■ Exercise requirements:
**A)** The therapy FAQ describes several ways Christians handle same-sex attraction or GLBT identity. List each one it names.
**B)** In the therapy FAQ, what does the therapist say their role is on whether Christians can be sexual or gender minorities?
**C)** Continue the therapy FAQ from its final line.

Q: What if I don’t want a label for my sexuality and gender? Do I have to decide on an identity to start therapy?

A: You don’t have to use any labels, when starting therapy or at the end of therapy. Some clients want clarity around labels; others don’t. This is your therapy, so it should align with your goals and desires.

Q: Can Christians even be sexual or gender minorities?

A: My role isn’t to answer this for you, but to help you discern it honestly. There are Christians who exist in all these identities. Some refer to themselves as gay Christians, centering their Christian identity but acknowledging their attractions. Others refer to themselves as Christians who struggle with same-sex attraction. Still others grew up with a traditional Judeo-Christian sexual ethic and decide they must change churches to honor their faith experience and GLBT identity. As part of therapy, we’ll discuss language choices and their meaning and practice using the language that feels more descriptive of your experience. You will choose what feels accurate and honest in describing your life and faith.

Q: I’m attracted to the same sex. Can I still be a faithful Christian?

■ Information shown:
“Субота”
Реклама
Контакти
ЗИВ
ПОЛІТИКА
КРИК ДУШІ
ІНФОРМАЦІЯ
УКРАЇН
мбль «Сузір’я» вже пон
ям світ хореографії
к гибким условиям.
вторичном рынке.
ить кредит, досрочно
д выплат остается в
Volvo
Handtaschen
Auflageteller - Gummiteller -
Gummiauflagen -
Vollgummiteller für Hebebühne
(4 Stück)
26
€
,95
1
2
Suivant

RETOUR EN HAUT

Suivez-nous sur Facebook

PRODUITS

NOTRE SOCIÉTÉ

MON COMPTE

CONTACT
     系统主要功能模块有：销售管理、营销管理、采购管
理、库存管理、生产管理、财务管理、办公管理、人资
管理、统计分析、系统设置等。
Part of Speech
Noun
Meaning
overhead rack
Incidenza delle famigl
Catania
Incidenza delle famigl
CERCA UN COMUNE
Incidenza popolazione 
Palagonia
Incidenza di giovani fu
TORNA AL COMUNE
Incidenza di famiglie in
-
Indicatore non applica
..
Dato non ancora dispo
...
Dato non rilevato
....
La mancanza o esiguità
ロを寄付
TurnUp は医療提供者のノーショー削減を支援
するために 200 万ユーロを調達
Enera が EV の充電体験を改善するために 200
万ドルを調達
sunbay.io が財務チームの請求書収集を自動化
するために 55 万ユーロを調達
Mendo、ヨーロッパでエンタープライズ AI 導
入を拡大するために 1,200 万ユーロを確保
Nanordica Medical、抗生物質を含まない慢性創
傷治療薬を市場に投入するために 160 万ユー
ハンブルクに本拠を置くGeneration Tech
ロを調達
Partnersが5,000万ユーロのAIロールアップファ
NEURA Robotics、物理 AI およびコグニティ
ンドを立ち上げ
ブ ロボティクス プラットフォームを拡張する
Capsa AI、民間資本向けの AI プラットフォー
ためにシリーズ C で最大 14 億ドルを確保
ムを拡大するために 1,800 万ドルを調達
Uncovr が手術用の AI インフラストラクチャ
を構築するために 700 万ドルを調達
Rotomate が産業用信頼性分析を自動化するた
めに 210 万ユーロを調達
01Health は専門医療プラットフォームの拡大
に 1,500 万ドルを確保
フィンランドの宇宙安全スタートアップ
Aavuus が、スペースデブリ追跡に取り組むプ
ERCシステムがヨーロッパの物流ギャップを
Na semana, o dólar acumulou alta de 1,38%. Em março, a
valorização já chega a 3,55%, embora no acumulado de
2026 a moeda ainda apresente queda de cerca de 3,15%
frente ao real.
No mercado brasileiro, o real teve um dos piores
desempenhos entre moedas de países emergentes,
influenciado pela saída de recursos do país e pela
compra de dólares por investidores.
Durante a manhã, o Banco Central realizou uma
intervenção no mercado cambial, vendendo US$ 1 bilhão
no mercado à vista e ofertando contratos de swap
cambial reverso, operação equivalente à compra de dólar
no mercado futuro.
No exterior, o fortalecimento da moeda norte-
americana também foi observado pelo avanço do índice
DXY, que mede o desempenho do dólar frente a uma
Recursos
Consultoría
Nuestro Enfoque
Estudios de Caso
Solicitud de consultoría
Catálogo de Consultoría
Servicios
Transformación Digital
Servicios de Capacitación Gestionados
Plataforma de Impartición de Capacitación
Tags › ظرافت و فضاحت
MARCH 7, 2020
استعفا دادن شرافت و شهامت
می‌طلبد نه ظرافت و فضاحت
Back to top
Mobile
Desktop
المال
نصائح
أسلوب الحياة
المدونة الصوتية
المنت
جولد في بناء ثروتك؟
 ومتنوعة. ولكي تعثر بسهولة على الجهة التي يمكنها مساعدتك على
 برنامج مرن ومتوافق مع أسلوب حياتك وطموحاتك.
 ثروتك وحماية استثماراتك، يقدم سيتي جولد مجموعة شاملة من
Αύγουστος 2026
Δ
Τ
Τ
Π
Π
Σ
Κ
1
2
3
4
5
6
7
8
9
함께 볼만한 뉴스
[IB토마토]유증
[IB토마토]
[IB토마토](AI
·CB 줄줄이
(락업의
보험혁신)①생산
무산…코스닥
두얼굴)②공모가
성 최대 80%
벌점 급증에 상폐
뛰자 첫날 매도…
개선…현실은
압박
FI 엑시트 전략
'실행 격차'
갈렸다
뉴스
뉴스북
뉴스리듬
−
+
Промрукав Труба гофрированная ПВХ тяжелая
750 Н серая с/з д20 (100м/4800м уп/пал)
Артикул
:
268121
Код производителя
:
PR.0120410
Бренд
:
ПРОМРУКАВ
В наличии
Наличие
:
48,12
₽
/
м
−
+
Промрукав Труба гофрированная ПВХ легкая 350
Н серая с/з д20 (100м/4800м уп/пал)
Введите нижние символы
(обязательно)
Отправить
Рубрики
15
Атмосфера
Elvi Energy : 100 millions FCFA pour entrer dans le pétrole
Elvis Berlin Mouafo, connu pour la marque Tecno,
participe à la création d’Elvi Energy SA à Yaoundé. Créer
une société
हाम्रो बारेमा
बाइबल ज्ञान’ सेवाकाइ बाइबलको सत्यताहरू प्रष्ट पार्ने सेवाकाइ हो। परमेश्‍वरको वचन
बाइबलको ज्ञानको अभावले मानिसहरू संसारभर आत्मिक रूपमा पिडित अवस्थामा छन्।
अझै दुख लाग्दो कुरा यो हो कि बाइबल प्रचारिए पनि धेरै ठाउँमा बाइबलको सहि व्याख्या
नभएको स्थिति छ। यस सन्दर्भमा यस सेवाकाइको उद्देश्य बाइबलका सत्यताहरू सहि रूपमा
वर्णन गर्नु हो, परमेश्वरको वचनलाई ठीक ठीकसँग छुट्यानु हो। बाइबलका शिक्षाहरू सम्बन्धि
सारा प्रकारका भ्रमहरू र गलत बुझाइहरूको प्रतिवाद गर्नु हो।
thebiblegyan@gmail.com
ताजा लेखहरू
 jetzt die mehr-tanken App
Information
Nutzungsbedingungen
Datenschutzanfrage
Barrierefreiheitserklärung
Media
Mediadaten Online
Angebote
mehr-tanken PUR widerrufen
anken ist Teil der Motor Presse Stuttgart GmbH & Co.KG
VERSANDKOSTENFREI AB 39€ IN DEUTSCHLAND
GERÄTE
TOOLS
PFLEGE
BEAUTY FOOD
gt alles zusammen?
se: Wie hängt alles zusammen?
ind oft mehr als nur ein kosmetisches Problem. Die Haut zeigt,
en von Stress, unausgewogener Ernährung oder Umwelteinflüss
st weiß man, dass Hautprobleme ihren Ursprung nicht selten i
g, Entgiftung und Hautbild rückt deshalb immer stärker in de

■ Replies:
**A)**
- Some call themselves gay Christians, centering their Christian identity while acknowledging their attractions.
- Some call themselves Christians who struggle with same-sex attraction.
- Some grew up with a traditional Judeo-Christian sexual ethic and decide they must change churches to honor their faith experience and GLBT identity.

**B)** The therapist's role is not to answer this for the client but to help them discern it honestly.

**C)**
A: Many of my clients have this question. Therapy with me often seeks to help you answer that question for yourself, defining what it means for you to be faithful and reviewing the church’s teachings, testing them for yourself and comparing scriptural dictates with your experiences and church culture. Many of my clients have found peace between their faith and their attractions and gender questions.

Q: What are mixed-orientation couples?

A: Mixed orientation couples are couples in which at least one partner is not exclusively heterosexual (that is, at least one partner is a sexual minority). This can often lead to unique challenges! Few couples enter marriage understanding that there are mixed-orientations; disclosure of this truth is often difficult for the heterosexual partner while bringing relief to the sexual minority partner. This is often what initially brings such couples into therapy.

Q: Can therapy help mixed-orientation couples stay married?

A: My goals are to help you have honest conversations about your relationship, in which you can both speak to your pain, desires, and hopes for the future. Partners in MOCs are often encouraged by those outside of their marriage to leave, but for those who desire to remain in a marriage, I can offer support and honest discussions to determine a way forward that makes sense to both partners.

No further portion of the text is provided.